───── INFORMATION SHOWN

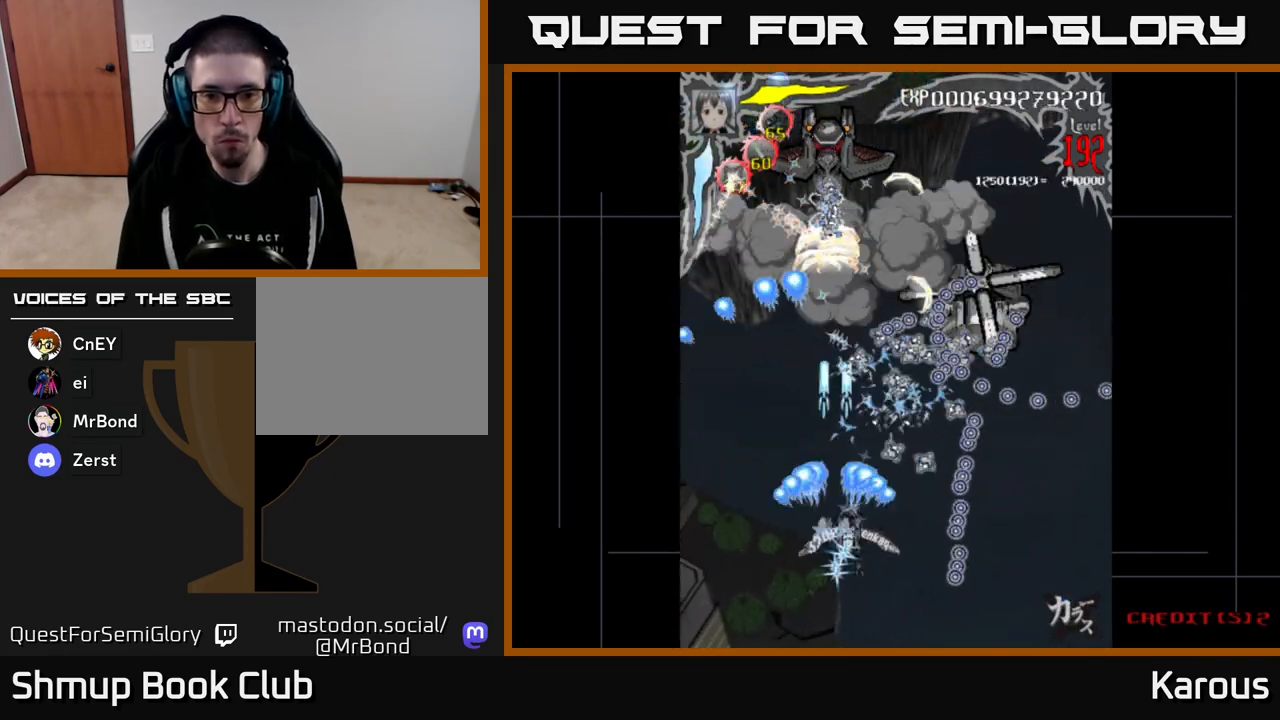
{"buttons": ["B", "DPAD_UP"], "events": [[17, "A", "up"], [100, "X", "up"], [117, "B", "down"], [433, "DPAD_RIGHT", "up"]]}
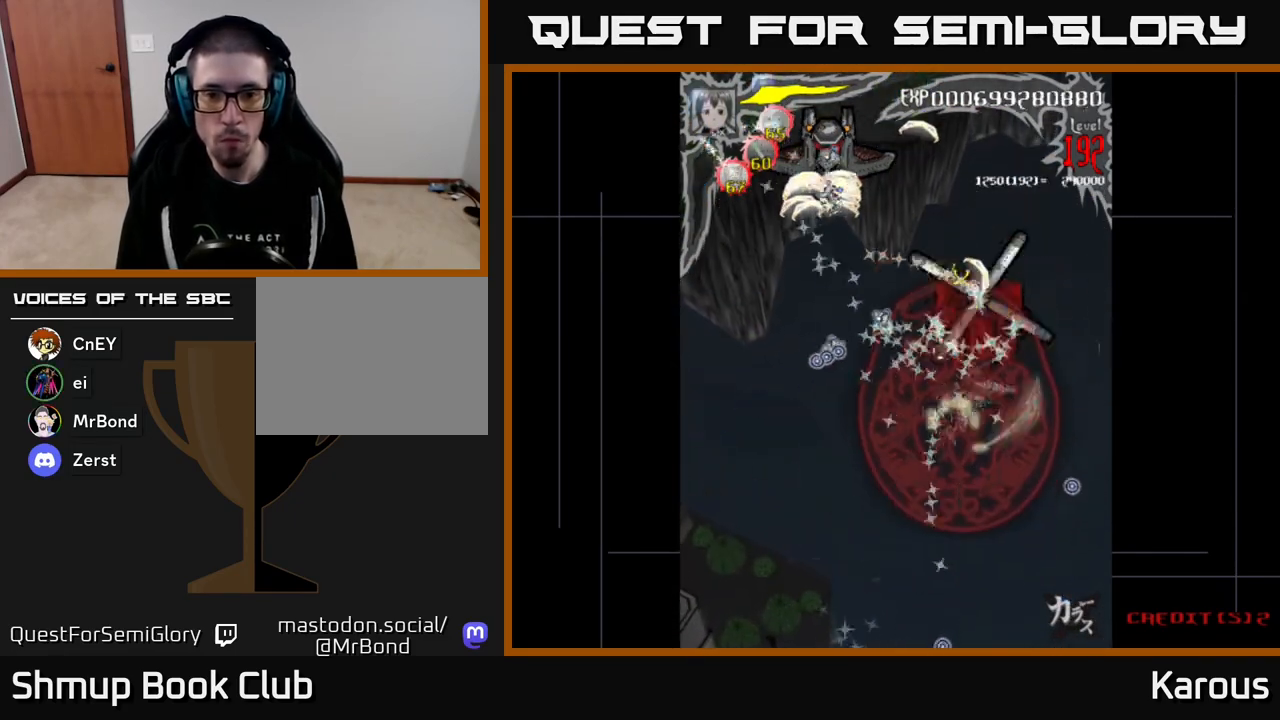
{"buttons": ["B", "DPAD_LEFT"], "events": [[200, "DPAD_RIGHT", "down"], [283, "DPAD_UP", "up"], [317, "DPAD_DOWN", "down"], [317, "DPAD_RIGHT", "up"], [333, "DPAD_LEFT", "down"], [400, "DPAD_DOWN", "up"]]}
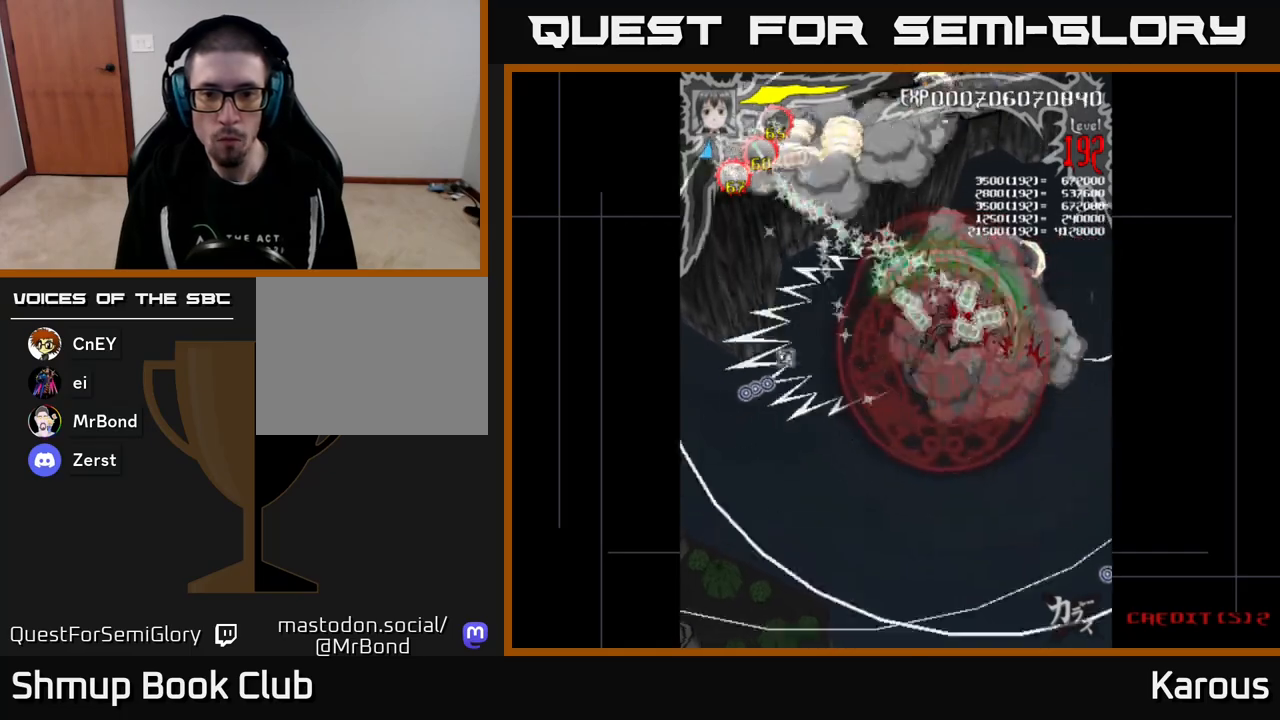
{"buttons": ["B", "DPAD_UP"], "events": [[33, "DPAD_LEFT", "up"], [33, "DPAD_RIGHT", "down"], [183, "DPAD_RIGHT", "up"], [217, "DPAD_LEFT", "down"], [350, "DPAD_LEFT", "up"], [383, "DPAD_RIGHT", "down"], [417, "DPAD_UP", "down"], [450, "DPAD_RIGHT", "up"]]}
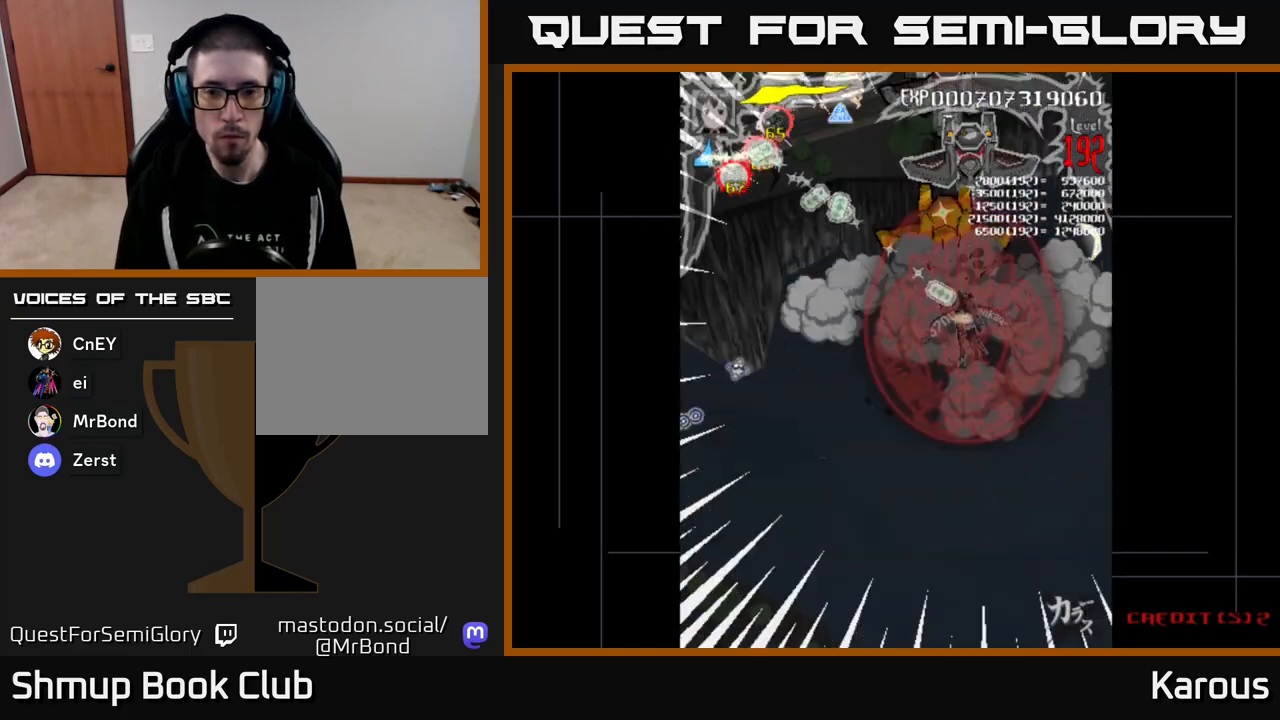
{"buttons": ["B", "DPAD_DOWN"], "events": [[133, "DPAD_RIGHT", "down"], [200, "DPAD_RIGHT", "up"], [317, "DPAD_UP", "up"], [367, "DPAD_DOWN", "down"]]}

──────────

• **ABOUT THIS EXERCISE**: Without changing a word, retype the data above and omit its pictures.

• **ANSWER SECTION**:
{"buttons": ["B", "DPAD_UP"], "events": [[17, "A", "up"], [100, "X", "up"], [117, "B", "down"], [433, "DPAD_RIGHT", "up"]]}
{"buttons": ["B", "DPAD_LEFT"], "events": [[200, "DPAD_RIGHT", "down"], [283, "DPAD_UP", "up"], [317, "DPAD_DOWN", "down"], [317, "DPAD_RIGHT", "up"], [333, "DPAD_LEFT", "down"], [400, "DPAD_DOWN", "up"]]}
{"buttons": ["B", "DPAD_UP"], "events": [[33, "DPAD_LEFT", "up"], [33, "DPAD_RIGHT", "down"], [183, "DPAD_RIGHT", "up"], [217, "DPAD_LEFT", "down"], [350, "DPAD_LEFT", "up"], [383, "DPAD_RIGHT", "down"], [417, "DPAD_UP", "down"], [450, "DPAD_RIGHT", "up"]]}
{"buttons": ["B", "DPAD_DOWN"], "events": [[133, "DPAD_RIGHT", "down"], [200, "DPAD_RIGHT", "up"], [317, "DPAD_UP", "up"], [367, "DPAD_DOWN", "down"]]}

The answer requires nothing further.